== Exercise aim ==
Could you please transcribe the data exactly, without the pictures?

== Data provided ==
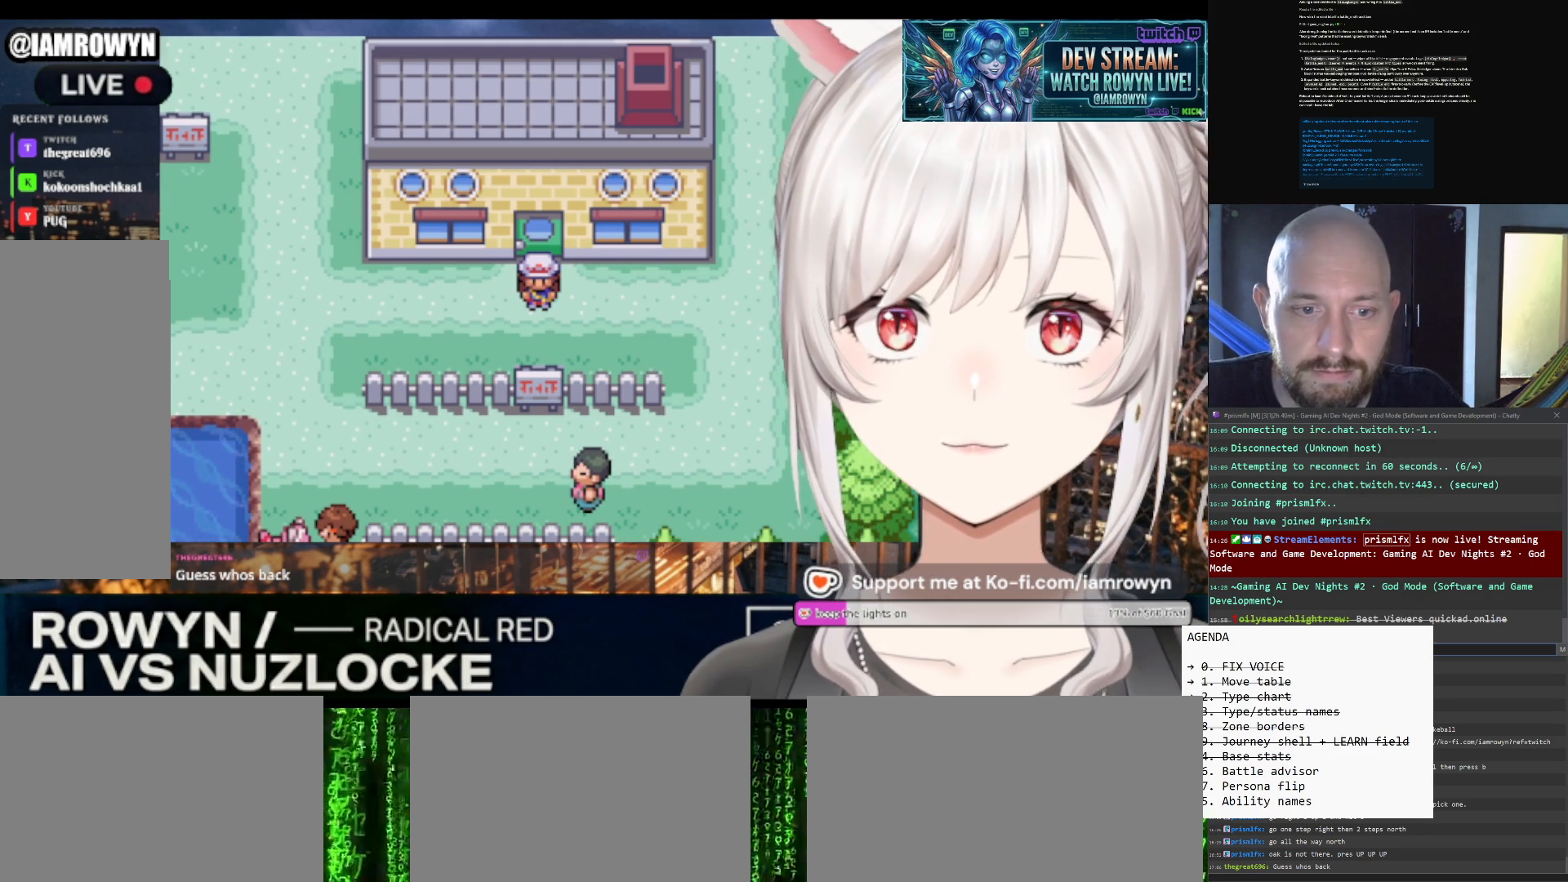
{"buttons": ["DPAD_DOWN"], "events": []}
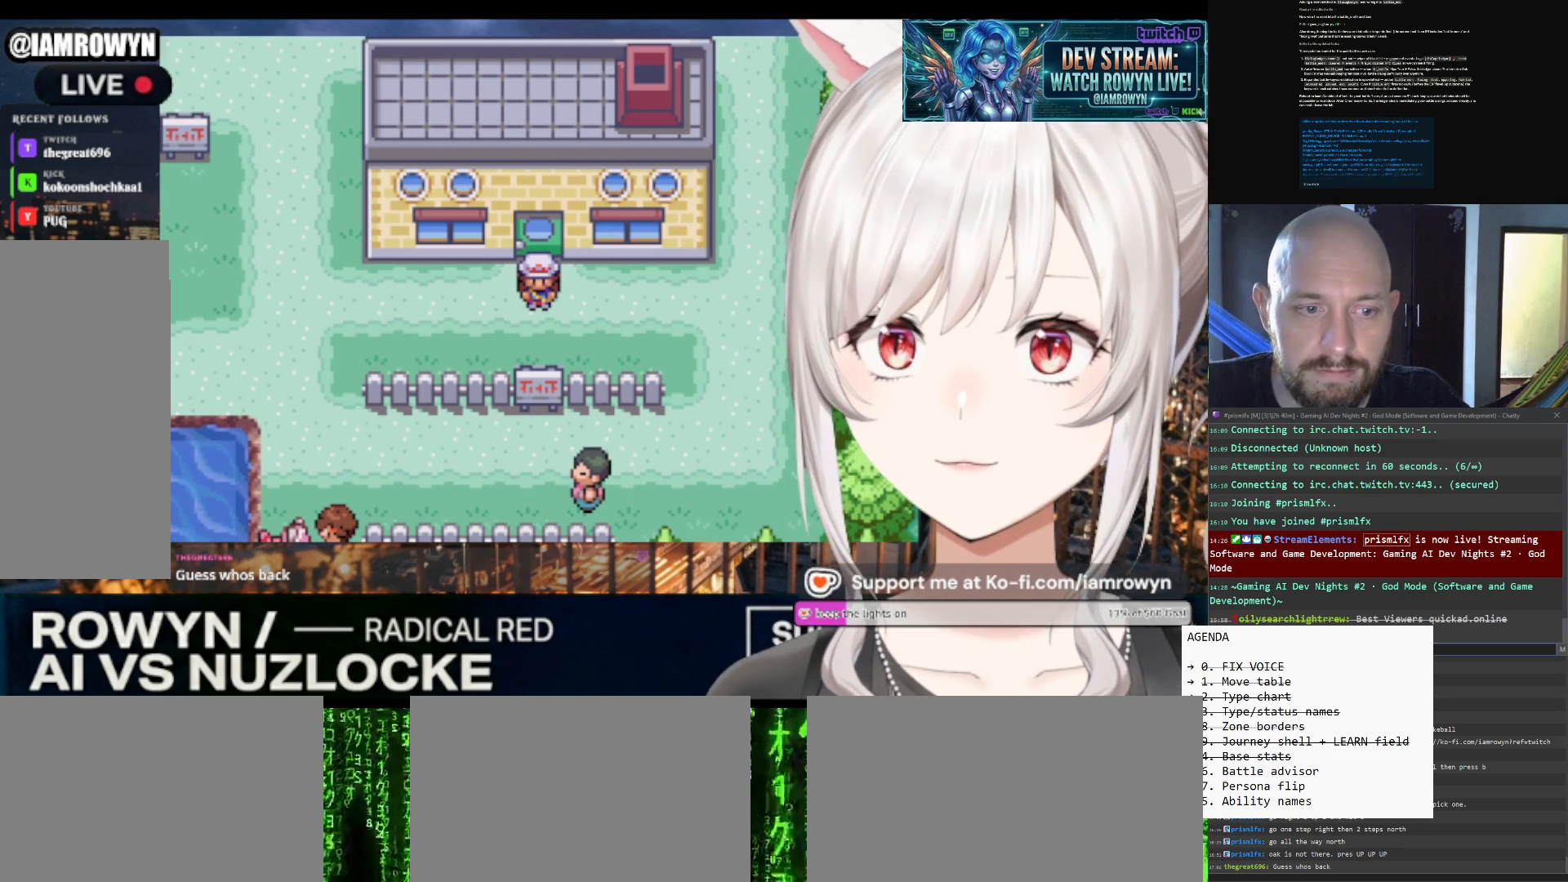
{"buttons": ["DPAD_DOWN"], "events": []}
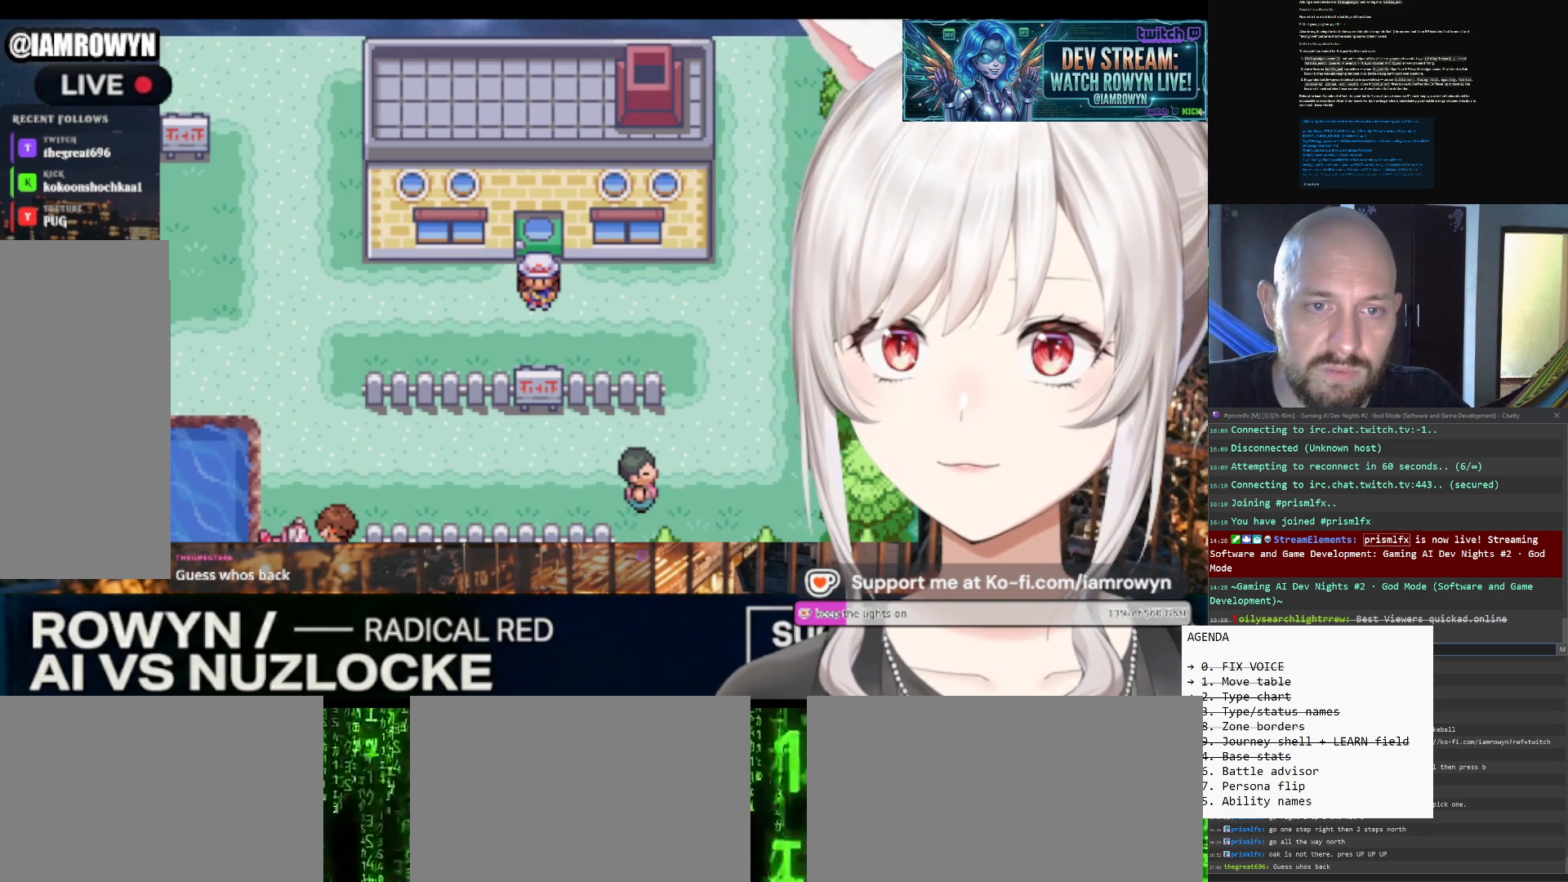
{"buttons": ["DPAD_DOWN"], "events": []}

== Completed exercise ==
{"buttons": ["DPAD_DOWN"], "events": []}
{"buttons": ["DPAD_DOWN"], "events": []}
{"buttons": ["DPAD_DOWN"], "events": []}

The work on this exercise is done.